- Exercises to complete
a: In the hockey game recap, who scored the only goal Buffalo needed, and when?
b: Retype the hockey game recap from "Dorofeyev missed an" to "of chance generation.".

- Excerpted text
The Vegas Golden Knights looked stuck in an old Mitch Hedberg joke Tuesday night.
“The depressing thing about tennis is that no matter how good I get, I’ll never be as good as a wall.” For much of a 2-0 loss to Buffalo, that wall was Ukko-Pekka Luukkonen. Vegas kept firing, the Sabres goalie kept sending everything back, and the shutout loss dropped the Golden Knights into third place in the Pacific Division.
The wall won
Vegas did not play a bad hockey game. In fact, this was one of those nights where the process mostly held up, but the result did not.
The Knights outshot Buffalo 28-25, won 50.8 percent of the faceoffs, and finished with 28 hits. They also created enough second and third looks to feel like a breakthrough was coming. However, Luukkonen never cracked.
Dorofeyev missed an open rebound chance. Marner hit the crossbar late. Stone had looks around the crease. Hertl had chances in tight. Even when Vegas beat the goalie, the puck stayed out.
Cassidy did not see a repeat of the Dallas loss in terms of chance generation.
“No, I thought we got lots of pucks there, some rebounds,” Cassidy said. “We just misfired on them.”
He also made clear the offense was there more than the final score suggested.
“I thought we created more offense than we did against Dallas, to be honest,” Cassidy said. “Just didn’t execute well enough on the last play.”
That is where the Hedberg line fits. Vegas was not stuck in neutral. The Knights were active, sharp, and often on the front foot. Still, Buffalo’s goalie kept answering.
One mistake, one climb
Buffalo got the only goal it needed at 18:02 of the first period.
Josh Doan scored after a misplay behind the Vegas net turned into a scramble around Hill’s crease. It was the kind of harmless-looking sequence that swings a tight game, and Cassidy did not dodge it afterward.
“The difference in the game is a misplay behind the net, right?” Cassidy said. “It’s one of those things that happens a couple times a year. It happened to us tonight.”
From there, Vegas had to chase.
That part mattered. The Golden Knights had done a better job lately of playing with the lead. On Tuesday, they were back in a one-goal grind, and every missed chance felt a little heavier.
Good enough everywhere else
What made the loss more frustrating was how much of the rest of the game Vegas handled well.

- Dataset extract

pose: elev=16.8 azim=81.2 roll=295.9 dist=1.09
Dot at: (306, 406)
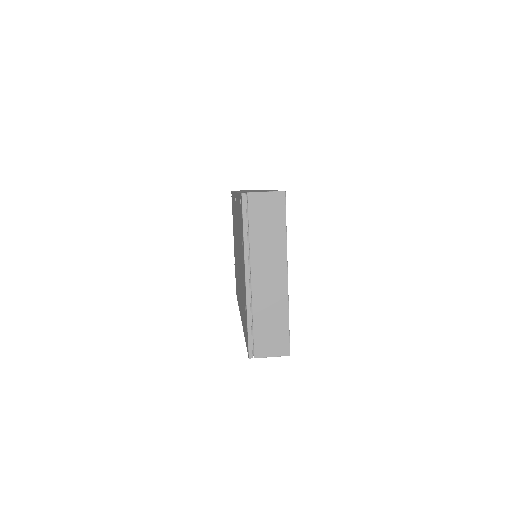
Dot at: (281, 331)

- Full answers
a: Josh Doan scored it at 18:02 of the first period.

b:
Dorofeyev missed an open rebound chance. Marner hit the crossbar late. Stone had looks around the crease. Hertl had chances in tight. Even when Vegas beat the goalie, the puck stayed out.
Cassidy did not see a repeat of the Dallas loss in terms of chance generation.